Orwellian newspeak is here

By Tapani Lausti

At the time of the centenary of George Orwell's birth we are witnessing a period of deep dishonesty in government and media, not dissimilar to the kind of lying which shocked Orwell during the Spanish civil war. He was upset by the way the war — and the revolution — was being misreported. He was horrified by this sort of falsification, and finally, in his famous novel 1984, drew his conclusions about the dangers of distorting the truth.

We are now experiencing something similar to Orwell's worst fears. Words are being used in a most deceptive way. Aggression is self defence, occupation is liberation, oppression is peacekeeping, war criminals are men of peace, extremely hierarchical societies are democracies, private plunder of common resources is the way to prosperity, destabilising most of the world is war against terrorism, etc.

The attack on Iraq has been a most Orwellian experience. Fortunately not that many people have been fooled. Observant citizens immediately understood that the reasons given for the attack were lies. Now even more people have begun to understand the depth of deception about the reality of the "Iraqi threat", not to speak of weapons of mass destruction.

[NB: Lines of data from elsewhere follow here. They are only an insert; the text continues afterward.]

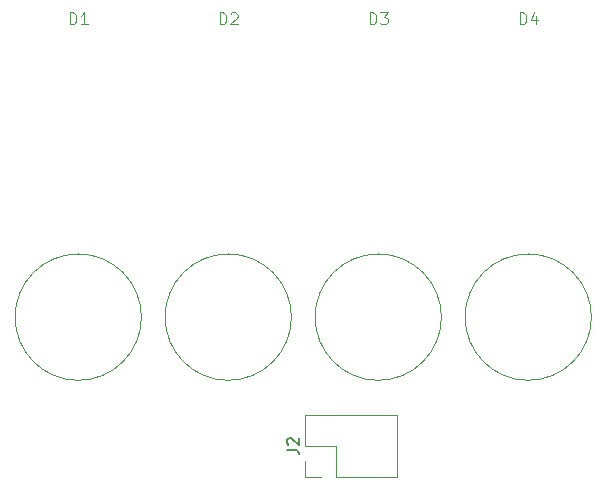
<source format=gbr>
%TF.GenerationSoftware,KiCad,Pcbnew,8.0.3*%
%TF.CreationDate,2024-08-21T15:11:05-06:00*%
%TF.ProjectId,LED_board,4c45445f-626f-4617-9264-2e6b69636164,rev?*%
%TF.SameCoordinates,Original*%
%TF.FileFunction,Legend,Top*%
%TF.FilePolarity,Positive*%
%FSLAX46Y46*%
G04 Gerber Fmt 4.6, Leading zero omitted, Abs format (unit mm)*
G04 Created by KiCad (PCBNEW 8.0.3) date 2024-08-21 15:11:05*
%MOMM*%
%LPD*%
G01*
G04 APERTURE LIST*
%ADD10C,0.150000*%
%ADD11C,0.100000*%
%ADD12C,0.120000*%
G04 APERTURE END LIST*
D10*
X149773819Y-70198333D02*
X150488104Y-70198333D01*
X150488104Y-70198333D02*
X150630961Y-70245952D01*
X150630961Y-70245952D02*
X150726200Y-70341190D01*
X150726200Y-70341190D02*
X150773819Y-70484047D01*
X150773819Y-70484047D02*
X150773819Y-70579285D01*
X149869057Y-69769761D02*
X149821438Y-69722142D01*
X149821438Y-69722142D02*
X149773819Y-69626904D01*
X149773819Y-69626904D02*
X149773819Y-69388809D01*
X149773819Y-69388809D02*
X149821438Y-69293571D01*
X149821438Y-69293571D02*
X149869057Y-69245952D01*
X149869057Y-69245952D02*
X149964295Y-69198333D01*
X149964295Y-69198333D02*
X150059533Y-69198333D01*
X150059533Y-69198333D02*
X150202390Y-69245952D01*
X150202390Y-69245952D02*
X150773819Y-69817380D01*
X150773819Y-69817380D02*
X150773819Y-69198333D01*
D11*
X169441905Y-34167419D02*
X169441905Y-33167419D01*
X169441905Y-33167419D02*
X169680000Y-33167419D01*
X169680000Y-33167419D02*
X169822857Y-33215038D01*
X169822857Y-33215038D02*
X169918095Y-33310276D01*
X169918095Y-33310276D02*
X169965714Y-33405514D01*
X169965714Y-33405514D02*
X170013333Y-33595990D01*
X170013333Y-33595990D02*
X170013333Y-33738847D01*
X170013333Y-33738847D02*
X169965714Y-33929323D01*
X169965714Y-33929323D02*
X169918095Y-34024561D01*
X169918095Y-34024561D02*
X169822857Y-34119800D01*
X169822857Y-34119800D02*
X169680000Y-34167419D01*
X169680000Y-34167419D02*
X169441905Y-34167419D01*
X170870476Y-33500752D02*
X170870476Y-34167419D01*
X170632381Y-33119800D02*
X170394286Y-33834085D01*
X170394286Y-33834085D02*
X171013333Y-33834085D01*
X156741905Y-34167419D02*
X156741905Y-33167419D01*
X156741905Y-33167419D02*
X156980000Y-33167419D01*
X156980000Y-33167419D02*
X157122857Y-33215038D01*
X157122857Y-33215038D02*
X157218095Y-33310276D01*
X157218095Y-33310276D02*
X157265714Y-33405514D01*
X157265714Y-33405514D02*
X157313333Y-33595990D01*
X157313333Y-33595990D02*
X157313333Y-33738847D01*
X157313333Y-33738847D02*
X157265714Y-33929323D01*
X157265714Y-33929323D02*
X157218095Y-34024561D01*
X157218095Y-34024561D02*
X157122857Y-34119800D01*
X157122857Y-34119800D02*
X156980000Y-34167419D01*
X156980000Y-34167419D02*
X156741905Y-34167419D01*
X157646667Y-33167419D02*
X158265714Y-33167419D01*
X158265714Y-33167419D02*
X157932381Y-33548371D01*
X157932381Y-33548371D02*
X158075238Y-33548371D01*
X158075238Y-33548371D02*
X158170476Y-33595990D01*
X158170476Y-33595990D02*
X158218095Y-33643609D01*
X158218095Y-33643609D02*
X158265714Y-33738847D01*
X158265714Y-33738847D02*
X158265714Y-33976942D01*
X158265714Y-33976942D02*
X158218095Y-34072180D01*
X158218095Y-34072180D02*
X158170476Y-34119800D01*
X158170476Y-34119800D02*
X158075238Y-34167419D01*
X158075238Y-34167419D02*
X157789524Y-34167419D01*
X157789524Y-34167419D02*
X157694286Y-34119800D01*
X157694286Y-34119800D02*
X157646667Y-34072180D01*
X144041905Y-34167419D02*
X144041905Y-33167419D01*
X144041905Y-33167419D02*
X144280000Y-33167419D01*
X144280000Y-33167419D02*
X144422857Y-33215038D01*
X144422857Y-33215038D02*
X144518095Y-33310276D01*
X144518095Y-33310276D02*
X144565714Y-33405514D01*
X144565714Y-33405514D02*
X144613333Y-33595990D01*
X144613333Y-33595990D02*
X144613333Y-33738847D01*
X144613333Y-33738847D02*
X144565714Y-33929323D01*
X144565714Y-33929323D02*
X144518095Y-34024561D01*
X144518095Y-34024561D02*
X144422857Y-34119800D01*
X144422857Y-34119800D02*
X144280000Y-34167419D01*
X144280000Y-34167419D02*
X144041905Y-34167419D01*
X144994286Y-33262657D02*
X145041905Y-33215038D01*
X145041905Y-33215038D02*
X145137143Y-33167419D01*
X145137143Y-33167419D02*
X145375238Y-33167419D01*
X145375238Y-33167419D02*
X145470476Y-33215038D01*
X145470476Y-33215038D02*
X145518095Y-33262657D01*
X145518095Y-33262657D02*
X145565714Y-33357895D01*
X145565714Y-33357895D02*
X145565714Y-33453133D01*
X145565714Y-33453133D02*
X145518095Y-33595990D01*
X145518095Y-33595990D02*
X144946667Y-34167419D01*
X144946667Y-34167419D02*
X145565714Y-34167419D01*
X131341905Y-34167419D02*
X131341905Y-33167419D01*
X131341905Y-33167419D02*
X131580000Y-33167419D01*
X131580000Y-33167419D02*
X131722857Y-33215038D01*
X131722857Y-33215038D02*
X131818095Y-33310276D01*
X131818095Y-33310276D02*
X131865714Y-33405514D01*
X131865714Y-33405514D02*
X131913333Y-33595990D01*
X131913333Y-33595990D02*
X131913333Y-33738847D01*
X131913333Y-33738847D02*
X131865714Y-33929323D01*
X131865714Y-33929323D02*
X131818095Y-34024561D01*
X131818095Y-34024561D02*
X131722857Y-34119800D01*
X131722857Y-34119800D02*
X131580000Y-34167419D01*
X131580000Y-34167419D02*
X131341905Y-34167419D01*
X132865714Y-34167419D02*
X132294286Y-34167419D01*
X132580000Y-34167419D02*
X132580000Y-33167419D01*
X132580000Y-33167419D02*
X132484762Y-33310276D01*
X132484762Y-33310276D02*
X132389524Y-33405514D01*
X132389524Y-33405514D02*
X132294286Y-33453133D01*
D12*
%TO.C,J2*%
X151319000Y-72465000D02*
X151319000Y-71135000D01*
X152649000Y-72465000D02*
X151319000Y-72465000D01*
X153919000Y-72465000D02*
X159059000Y-72465000D01*
X153919000Y-72465000D02*
X153919000Y-69865000D01*
X159059000Y-72465000D02*
X159059000Y-67265000D01*
X151319000Y-69865000D02*
X151319000Y-67265000D01*
X153919000Y-69865000D02*
X151319000Y-69865000D01*
X151319000Y-67265000D02*
X159059000Y-67265000D01*
D11*
%TO.C,D4*%
X175530000Y-58960000D02*
G75*
G02*
X164830000Y-58960000I-5350000J0D01*
G01*
X164830000Y-58960000D02*
G75*
G02*
X175530000Y-58960000I5350000J0D01*
G01*
%TO.C,D3*%
X162830000Y-58960000D02*
G75*
G02*
X152130000Y-58960000I-5350000J0D01*
G01*
X152130000Y-58960000D02*
G75*
G02*
X162830000Y-58960000I5350000J0D01*
G01*
%TO.C,D2*%
X150130000Y-58960000D02*
G75*
G02*
X139430000Y-58960000I-5350000J0D01*
G01*
X139430000Y-58960000D02*
G75*
G02*
X150130000Y-58960000I5350000J0D01*
G01*
%TO.C,D1*%
X137430000Y-58960000D02*
G75*
G02*
X126730000Y-58960000I-5350000J0D01*
G01*
X126730000Y-58960000D02*
G75*
G02*
X137430000Y-58960000I5350000J0D01*
G01*
%TD*%
M02*

</source>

Media Lens editors David Cromwell and David Edwards wrote recently: "... in the prelude to the US-led invasion and subsequent occupation to Iraq, a largely uncritical mass media has endlessly relayed US and UK government rhetoric, distortions and lies, while consigning great chunks of history and relevant context to Orwell's infamous 'memory hole'."

Cromwell and Edwards also wrote: "In a democratic society Blair would stand no chance of surviving such a severe abuse of power and people. Every single British and American soldier, and every single Iraqi, who lost his or her life in the war died because Bush and Blair lied." (Stenographers To Power, Media Lens, 19 June 2003)

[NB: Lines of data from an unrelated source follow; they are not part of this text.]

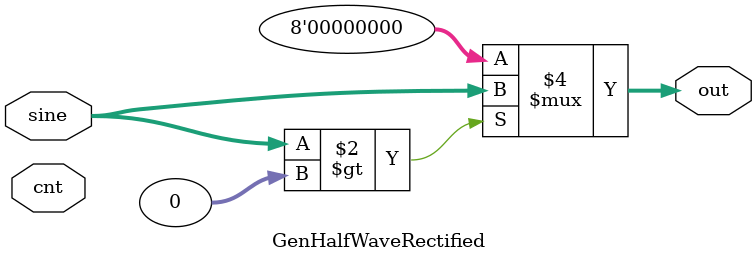
<source format=v>
module GenHalfWaveRectified #(parameter [7:0] HALF = 8'd128)
                       (sine, out, cnt);

    input signed [7:0] sine;
    input [7:0] cnt;
    output reg [7:0] out;

    always @(sine or cnt) begin
        if (sine > 0) out = sine;
        else out = 8'd0;
    end

endmodule

</source>
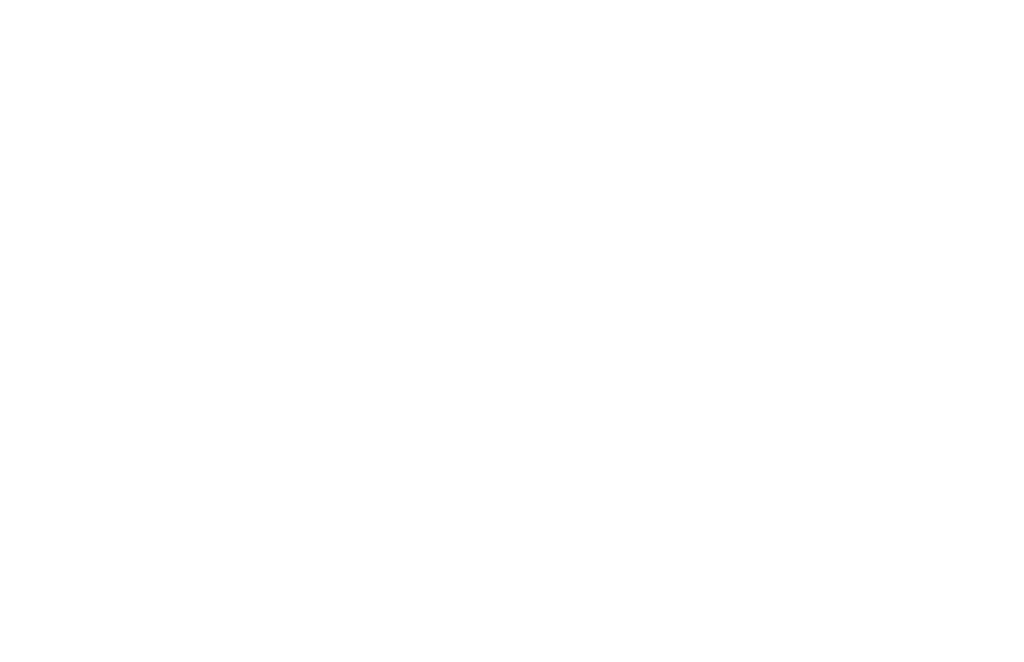
<source format=kicad_sch>
(kicad_sch (version 20230121) (generator eeschema)

  (uuid 9548f768-1878-4692-90fb-4774d977468e)

  (paper "B")

  (title_block
    (rev "1")
    (company "UC Observatories")
  )

  (lib_symbols
  )

)

</source>
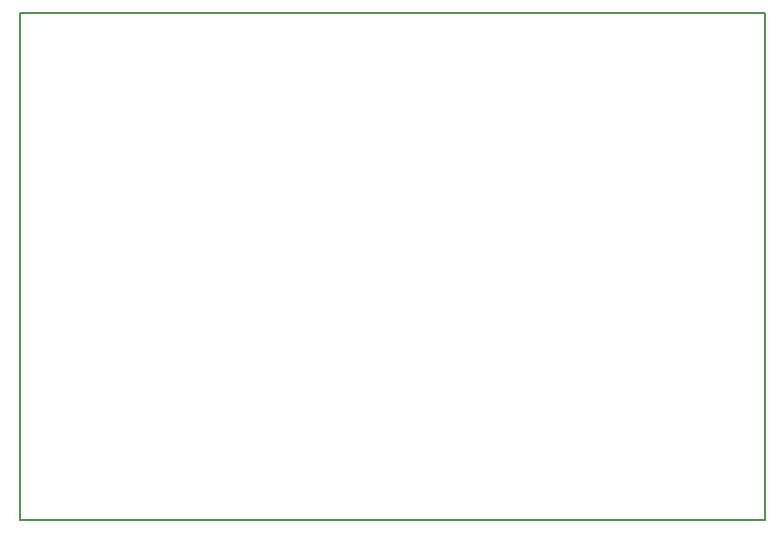
<source format=gm1>
G04 #@! TF.FileFunction,Profile,NP*
%FSLAX46Y46*%
G04 Gerber Fmt 4.6, Leading zero omitted, Abs format (unit mm)*
G04 Created by KiCad (PCBNEW 4.0.7) date 06/27/18 11:47:53*
%MOMM*%
%LPD*%
G01*
G04 APERTURE LIST*
%ADD10C,0.100000*%
%ADD11C,0.150000*%
G04 APERTURE END LIST*
D10*
D11*
X153162000Y-75057000D02*
X90043000Y-75057000D01*
X90043000Y-117983000D02*
X90043000Y-75057000D01*
X153162000Y-117983000D02*
X90043000Y-117983000D01*
X153162000Y-75057000D02*
X153162000Y-117983000D01*
M02*

</source>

Official Finland and the country's media are not beyond participating in these deceptions. Yet, there seems to be a difference. As far as I know, no British journalist has drawn any comparisons between Finnish and British political cultures after the Finnish Prime Minister resigned over matters related to the attack against Iraq. Anneli Jäätteenmäki resigned because she had been telling half-truths — if not lies — about how she obtained confidential information on her predecessor's talks with George W. Bush in Washington in December 2002. Jäätteenmäki — quite legitimately — was worried that Paavo Lipponen had been too accomodating towards Bush's intentions about Iraq.

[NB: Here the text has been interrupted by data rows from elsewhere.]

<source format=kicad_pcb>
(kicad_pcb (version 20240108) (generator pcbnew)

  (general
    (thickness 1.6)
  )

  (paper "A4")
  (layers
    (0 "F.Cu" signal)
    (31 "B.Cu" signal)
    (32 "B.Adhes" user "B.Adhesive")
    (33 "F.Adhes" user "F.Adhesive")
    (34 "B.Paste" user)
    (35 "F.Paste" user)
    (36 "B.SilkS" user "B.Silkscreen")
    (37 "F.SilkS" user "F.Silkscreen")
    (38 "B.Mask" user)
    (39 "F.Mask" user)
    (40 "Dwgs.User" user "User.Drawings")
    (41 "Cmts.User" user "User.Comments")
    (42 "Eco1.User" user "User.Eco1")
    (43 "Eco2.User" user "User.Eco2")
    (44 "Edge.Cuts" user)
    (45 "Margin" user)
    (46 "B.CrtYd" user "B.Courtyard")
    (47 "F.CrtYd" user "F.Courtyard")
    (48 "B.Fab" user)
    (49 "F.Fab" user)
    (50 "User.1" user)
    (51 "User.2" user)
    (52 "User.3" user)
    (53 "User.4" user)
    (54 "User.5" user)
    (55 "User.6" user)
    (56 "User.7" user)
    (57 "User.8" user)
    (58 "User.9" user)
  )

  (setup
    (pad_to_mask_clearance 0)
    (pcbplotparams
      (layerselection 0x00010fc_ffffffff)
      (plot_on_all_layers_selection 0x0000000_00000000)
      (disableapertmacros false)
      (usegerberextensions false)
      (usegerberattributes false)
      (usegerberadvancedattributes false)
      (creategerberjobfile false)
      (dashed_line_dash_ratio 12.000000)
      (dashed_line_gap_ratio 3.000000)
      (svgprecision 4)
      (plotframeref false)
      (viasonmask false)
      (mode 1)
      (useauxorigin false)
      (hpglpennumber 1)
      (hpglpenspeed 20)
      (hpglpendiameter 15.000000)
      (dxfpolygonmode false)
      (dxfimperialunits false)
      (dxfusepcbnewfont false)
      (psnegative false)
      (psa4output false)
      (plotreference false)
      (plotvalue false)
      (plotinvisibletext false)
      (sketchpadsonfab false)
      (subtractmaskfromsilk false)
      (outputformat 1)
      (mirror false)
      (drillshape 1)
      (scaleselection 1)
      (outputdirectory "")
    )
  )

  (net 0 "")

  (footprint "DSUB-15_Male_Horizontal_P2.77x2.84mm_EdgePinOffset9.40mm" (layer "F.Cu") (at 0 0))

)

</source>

In the end, Jäätteenmäki had to go. She realised that by her conduct she had lost the trust necessary to govern a country. Unlike Blair, however, she had not caused anybody's death.

In spite of Blair's irresponsible behaviour, there have not been serious demands for his resignation. Jäätteenmäki, on the other hand, resigned before anyone had actually demanded her resignation — although it was coming to that. In her resignation statement, she expressed belief in "the healing power of truth" and "democratic and open debate".

Compare this belief in "the healing power of truth" with what has been going on in Britain. Even the government-level dissidents have been behaving in a strange way. Clare Short added to the Orwellian lexicon a new concept, "honourable deception". Future historians will have fun with the concept.

It is true that many British commentators have been shocked by their government's behaviour — but there doesn't seem to be enough outraged commentary judging by the fact that normal political life seems to be continuing. Citizens should be furious, and maybe they are.

Yet, I get the feeling that British people have been confused by the Orwellian behaviour of the media. Neil Clark, for one, reminded his compatriots that they have been lied to before, in connection of NATO's bombardment of Serbia during the Kosovo crisis: "For amid the present furore over the no-show of Iraqi WMDs, let us remember that in Kosovo our humanitarian Prime Minister dragged this country into an illegal, US-sponsored war on grounds which later proved to be fraudulent." (How the battle lines were drawn, The Spectator, 14 June 2003)

However, because of media complicity, most Britons seem to be under the illusion that NATO attack was humanitarian in nature. Indeed, many people in Britain have been talking about the necessity to wage war to defend human rights. To these dinner party bombers I would say that the only morally credible stance would be to honestly declare one's own willingness to give one's life in defence of these rights. Without this kind of serious commitment sending others to their death is reprehensible. One may still end up supporting an illegal and immoral war but at least the mistake would be based on deeply felt principles, not off-hand remarks uttered while eating one's pudding.

Orwell had a lot say about personal responsibility. In his essay "Looking Back on the Spanish War". he seemed disgusted by attitudes towards war and suffering among comfortably living citizens. He was upset about how unaware the British and American intelligentsia were of the reality of war. Orwell warned against any attempts to romanticise a war: "The essential horror of army life (whoever has been a soldier will know what I mean by the essential horror of army life) is barely affected by the nature of war you happen to be fighting in."

A little bit later Orwell added in parenthesis: "People forget that a soldier anywhere near the front line is usually too hungry, or frightened, or cold, or, above all, too tired to bother about the political origins of the war." (Orwell in Spain, ed. by Peter Davison, Penguin Books 2001, p. 345.)

And this is only about soldiers. For many dinner party bombers, the civilian victims seem to be an acceptable price to pay, if the end seems good. Without any personal experience of suffering, they coolly count the (supposed) number of victims and declare that it has been tolerably small. And so it goes.